Kolkata, August 10, 2007
THE MONTH-LONG wait for getting duplicate copies of higher secondary marksheets and certificates is over. Now, the West Bengal Council for Higher Secondary Education (WBCHSE) has made it a five-minute affair. Moreover, with the council re-launching its official website www.wbchse.nic.in on Thursday, students and teachers of Class XI and XII can also avail relevant information at the click of a mouse.
As part of its IT enterprise, the council has initiated the process of digitisation of all certificates and marksheets of all pass-outs since the time HS exams began in 1978. It hopes to complete the job in three weeks’ time.
Once that is done, all one needs to do is to visit the council office, pay necessary fees and walk off with computerised printouts of duplicate documents.
“It is the duty of the council to provide students with duplicate marksheets and certificates as and when required. But to maintain this data we need huge space, which was slowly becoming impossible for us to provide. Moreover, stored data was also getting damaged,” said Gopa Dutta, president of the WBCHSE.
School education minister Partha De, who was present at the launch, said: “We will try to emulate the system at the madhyamik level. However, we need to ensure that no one misuses the facility.”
The council has taken care of the minister’s concern. It has created a back-up data for its archives and made the whole system password protected. “Once a person logs on to the system, the computer will automatically detect the date and time of access. Even the documents that the person had perused can be traced. Tampering will be impossible as the system can identify any change made to documents,” said WBCHSE secretary Debashish Sharkar.
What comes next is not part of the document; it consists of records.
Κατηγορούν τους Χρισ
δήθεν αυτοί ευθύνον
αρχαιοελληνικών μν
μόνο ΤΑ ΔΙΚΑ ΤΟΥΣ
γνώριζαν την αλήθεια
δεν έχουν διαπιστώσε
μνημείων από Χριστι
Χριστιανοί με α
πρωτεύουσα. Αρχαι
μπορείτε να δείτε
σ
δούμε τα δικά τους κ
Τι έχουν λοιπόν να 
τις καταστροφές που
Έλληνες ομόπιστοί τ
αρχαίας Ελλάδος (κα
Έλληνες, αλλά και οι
The website has district-wise data of all schools and their addresses along with the subjects they are offering. “This will help students as they will be able to know about schools and the subjects on offer at the click of a mouse,” said Sharkar. One can access the website to know about the council’s exam and admission regulations or its annual working plan. Council circulars will also be uploaded regularly.
“The website was started in 2002 but became defunct. Now, all through the year both schools and students will benefit from the web effort. This data will also help researchers track changes in the state’s education scenario,” Sharkar said.